“Someone knows you’re interested,” Metal said soberly. “Otherwise that message doesn’t make sense. You don’t tell someone to look after their neighbor unless you know there’s some relationship there.”
“And you don’t take high-level precautions to hide your identity,” Felicity added. She touched her magic computer. “This guy, or this woman, employed a lot of difficult tricks to hide his or her identity. It’s not just a question of an anonymizer. The person who sent the message had to take a number of steps to hide their identity, and not easy steps, either. That person had to work, and work hard, to hide from me.”
She said it without false modesty. Felicity was the best of the best and she knew it.
“Someone’s watching you,” Metal said. “No way around it.”
“Or watching Isabel.” Joe didn’t know which thought bothered him more.
“And you’re not catching it.” Metal shook his head. “I don’t buy it. You’ve got good situational awareness. You haven’t noticed anything, anything at all?”
Joe shook his head.
“Security cams,” Felicity said suddenly and both men turned to her.
“What?”
But she was too busy communing with her laptop, fingers flying over the keyboard. She sat back and turned the monitor so he and Metal could see. Joe’s eyes widened.
She had some kind of map of their street with an overlay of security cameras with their field of vision.
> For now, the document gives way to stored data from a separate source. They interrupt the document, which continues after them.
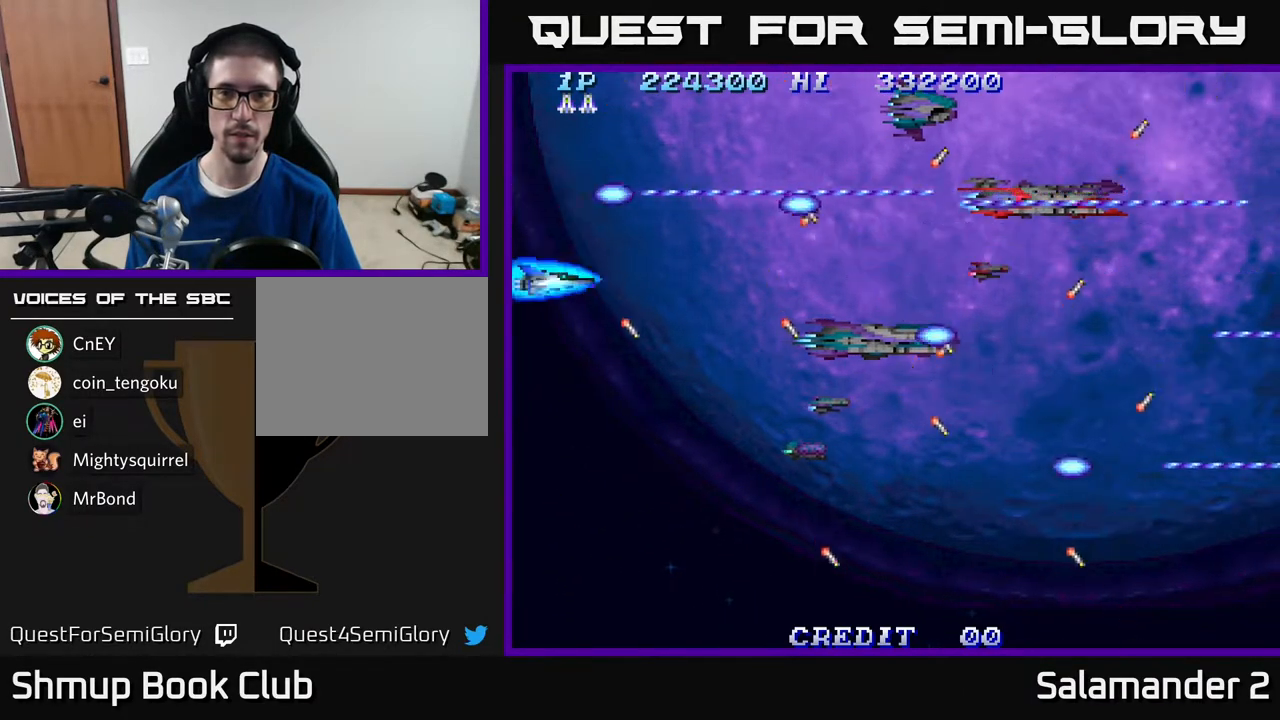
{"buttons": ["A"], "right_stick": "center", "events": [[50, "DPAD_DOWN", "up"]]}
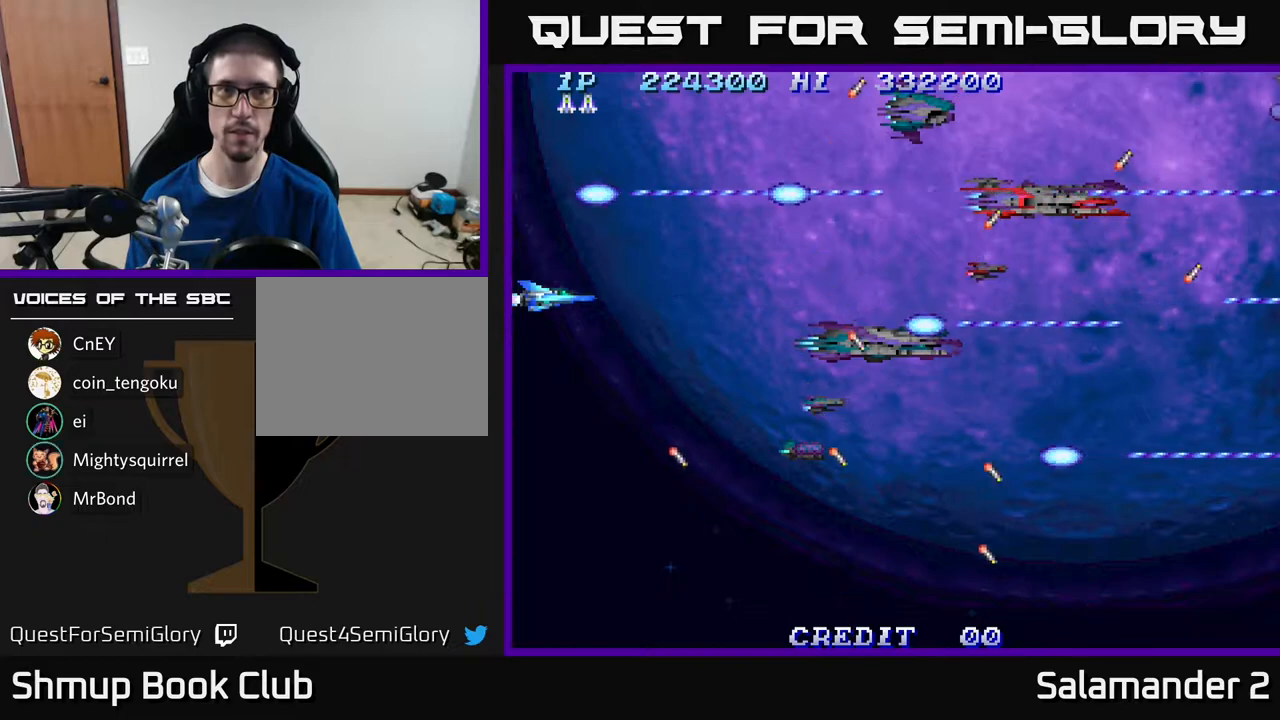
{"buttons": ["A"], "right_stick": "center", "events": []}
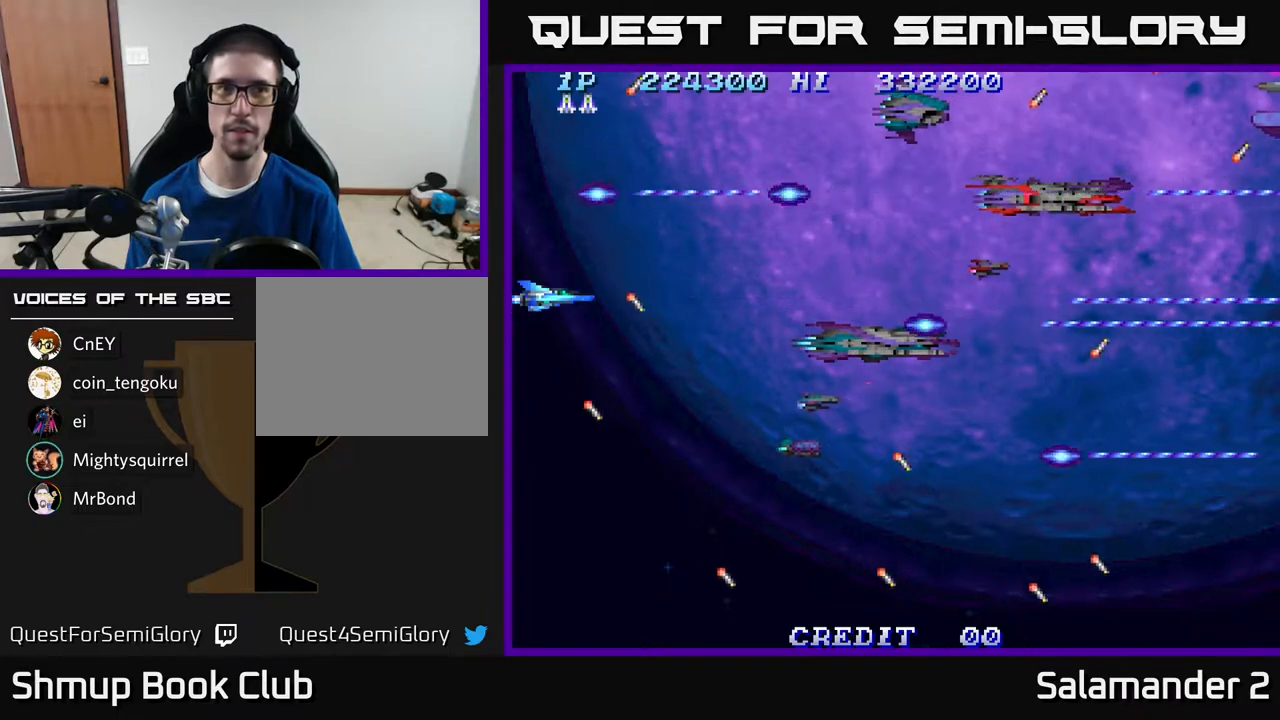
{"buttons": ["A"], "right_stick": "center", "events": []}
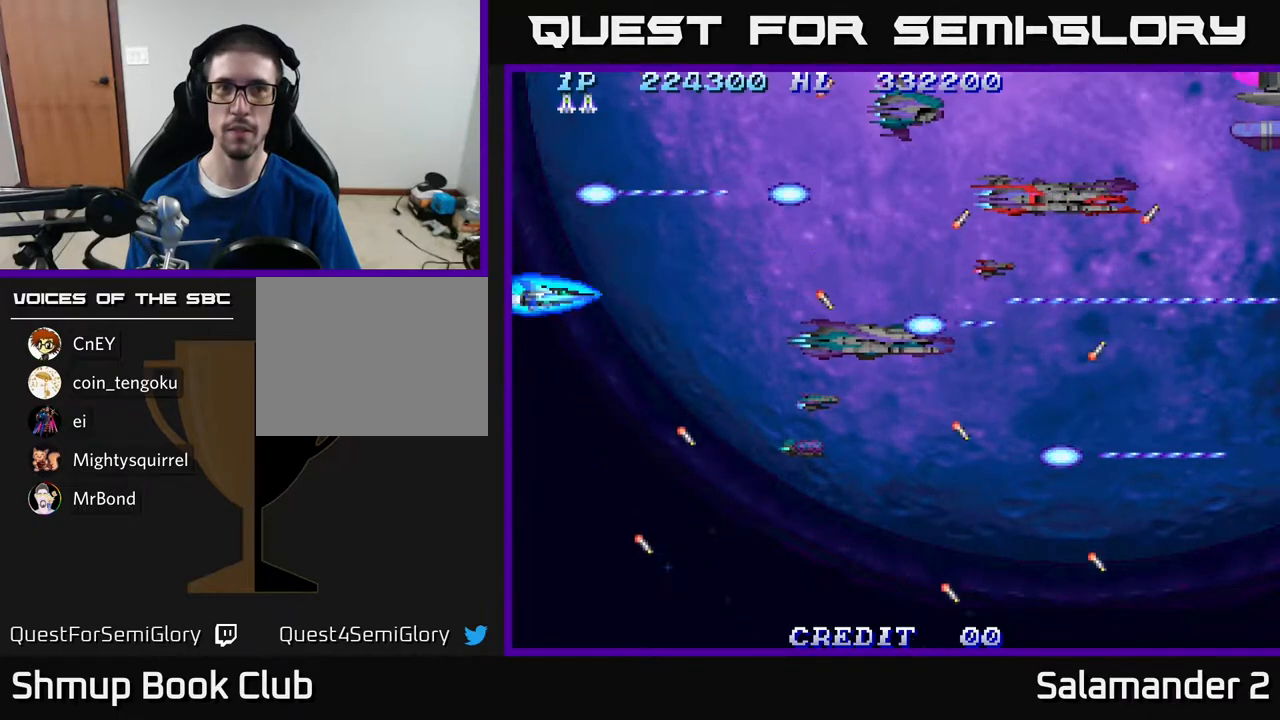
{"buttons": [], "right_stick": "center", "events": [[483, "A", "up"]]}
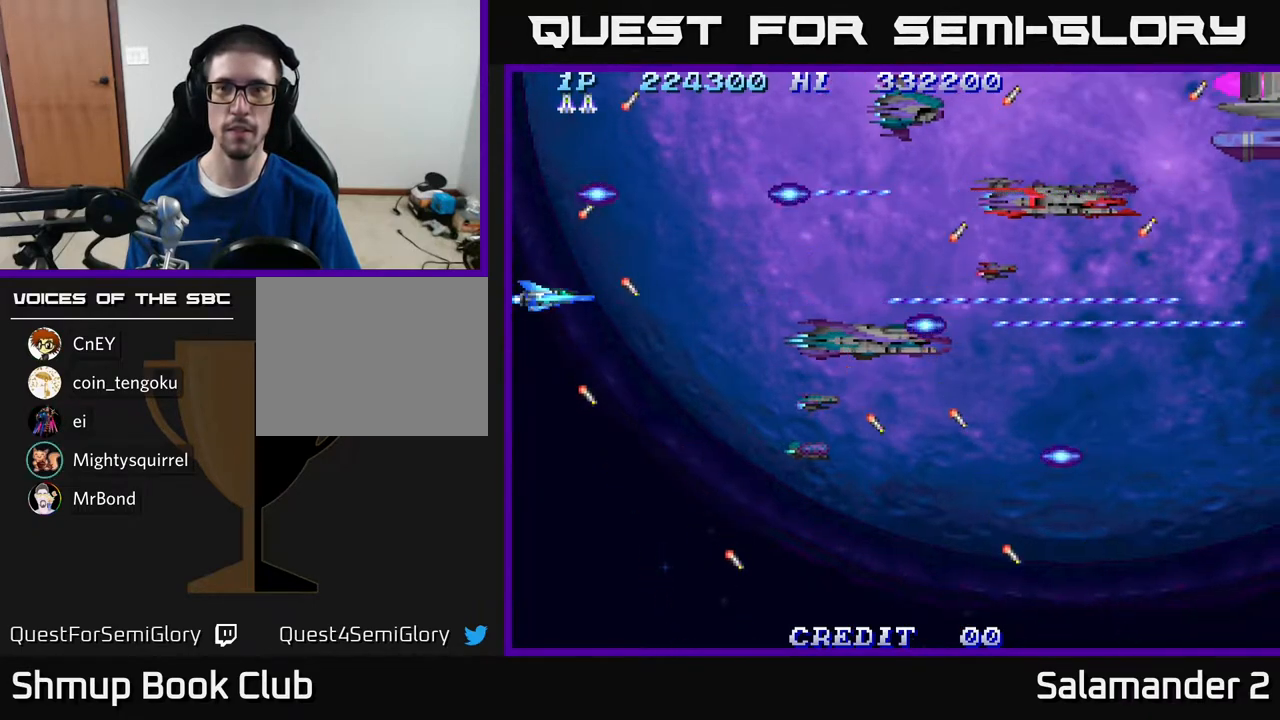
{"buttons": [], "right_stick": "center", "events": []}
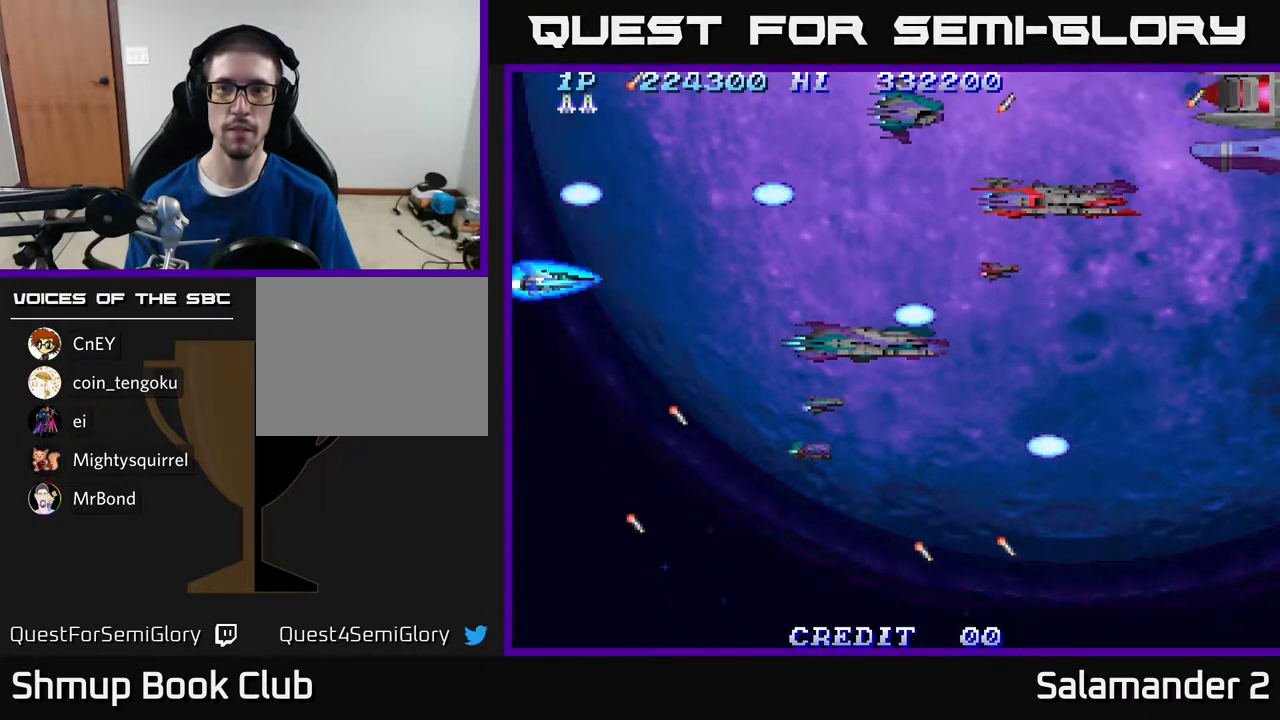
{"buttons": ["A", "DPAD_LEFT"], "right_stick": "center", "events": [[17, "DPAD_UP", "down"], [233, "DPAD_LEFT", "down"], [300, "DPAD_UP", "up"], [317, "A", "down"]]}
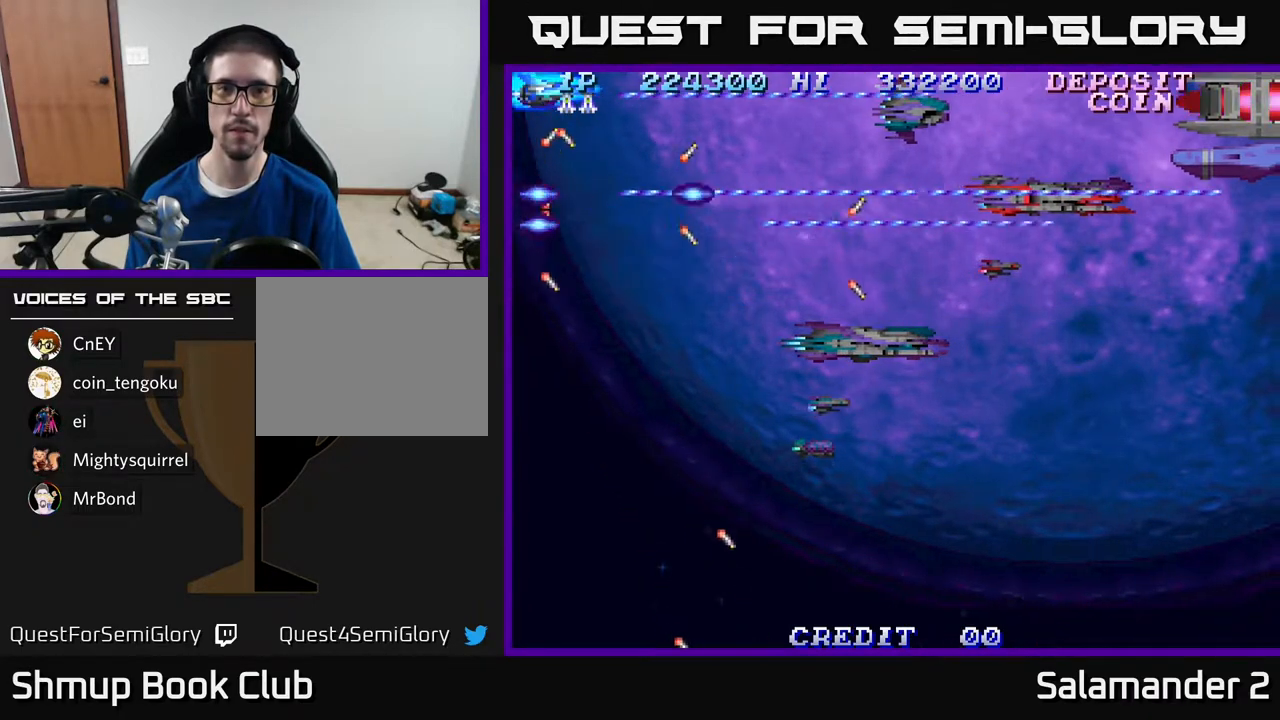
{"buttons": ["A", "DPAD_LEFT"], "right_stick": "center", "events": []}
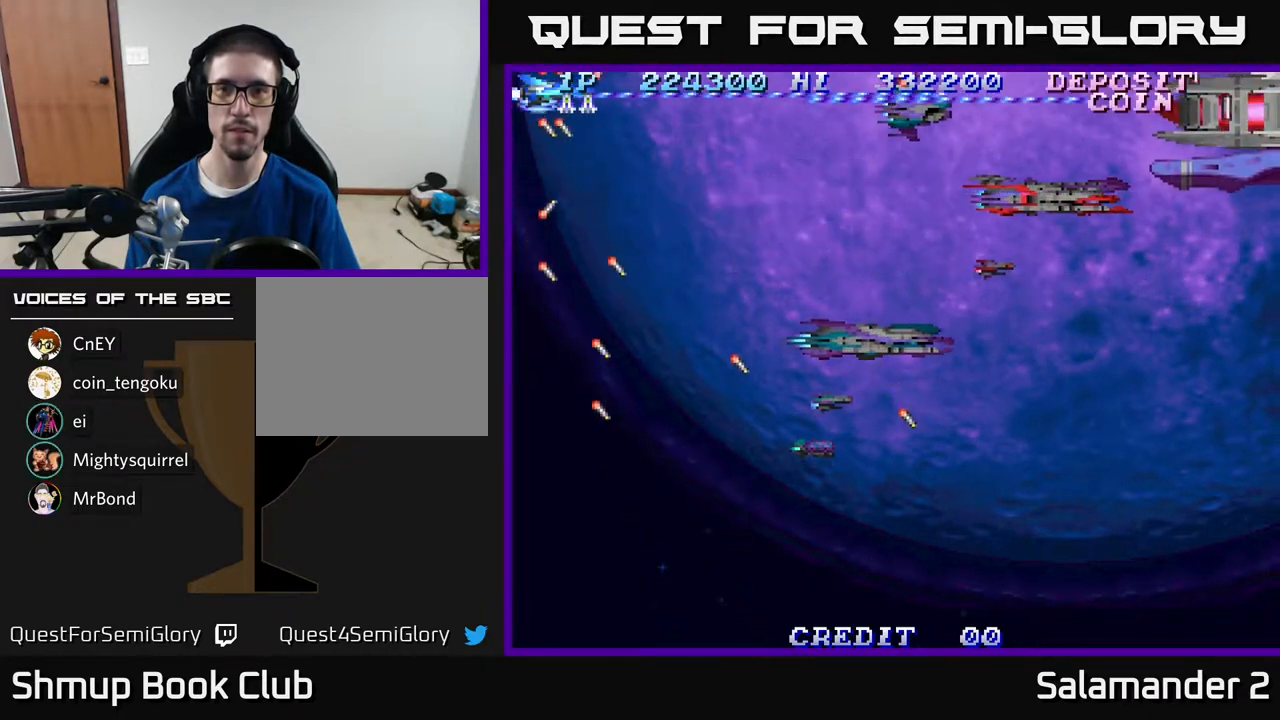
{"buttons": ["A", "DPAD_DOWN"], "right_stick": "center", "events": [[33, "DPAD_LEFT", "up"], [50, "A", "up"], [117, "DPAD_DOWN", "down"], [350, "DPAD_DOWN", "up"], [383, "DPAD_RIGHT", "down"], [417, "A", "down"], [433, "DPAD_DOWN", "down"], [433, "DPAD_RIGHT", "up"]]}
His street with projected cones over several houses.
“Okay, these are the security cams on your street, including yours and Isabel’s. Someone has probably hacked into some of them.”
“Not mine,” Joe said heatedly.
“No,” Felicity said softly. “I set yours up myself and they are not hackable.”
“And I set up Isabel’s system using your equipment and software.” So nobody had hacked his vidcam system or Isabel’s.
“What about the vidcams in the neighborhood,” he asked. “Are they hackable?”
Felicity had kept up the computer patter, fingers flying. “Oh, yeah,” she said and turned the monitor toward him. He and Metal bent forward.
And shit. Sure enough, there was his front doorstep, front and center of the camera view of his neighbor across the street, Edward Crawford, a retired doctor. Isabel’s doorstep was at the edge, barely visible. But when she walked down the small paved path to her gate, she’d be visible.
Felicity scrolled, from vidcam to vidcam, and he got a choppy view of his side of the street down to the park, where security vidcams took over.
“Are these vidcams hackable by someone who’s not you?” he asked.
“Oh yeah,” Felicity said. “You’d need a little nimbleness and savvy but they are hackable. You don’t have to be me to do it.”
Again, she said that without false pride. She knew how good she was.
Joe swallowed. “Have they been hacked?”
Felicity frowned. “Now, that I can’t say. Because I’m assuming that whoever is doing this is pretty good. Good enough to cover his traces.” She gave a half smile. “Or her traces. I’m assuming it’s a guy, though.”
“Yeah.”
“You still have that same email address? You didn’t change it to Joe.Harris123 did you?”
Felicity had a thing with passwords and email addresses. All of her passwords were created using a randomizer—and she remembered them all—and her email address was impossible to guess.
“Yeah.” Joe rubbed the back of his neck. “You pounded that home to me. To all of us. So not only is this guy following me and following Isabel, he?—”
“Has a stake in this. He cares for some reason,” Metal said.
“That’s the thing that has me worried.” Joe looked at his friend who was looking as grim as he felt. “Someone is watching us who cares. And reaching out and touching me. So, yeah, he’s saying I need to protect Isabel but how do I know he’s a friend?”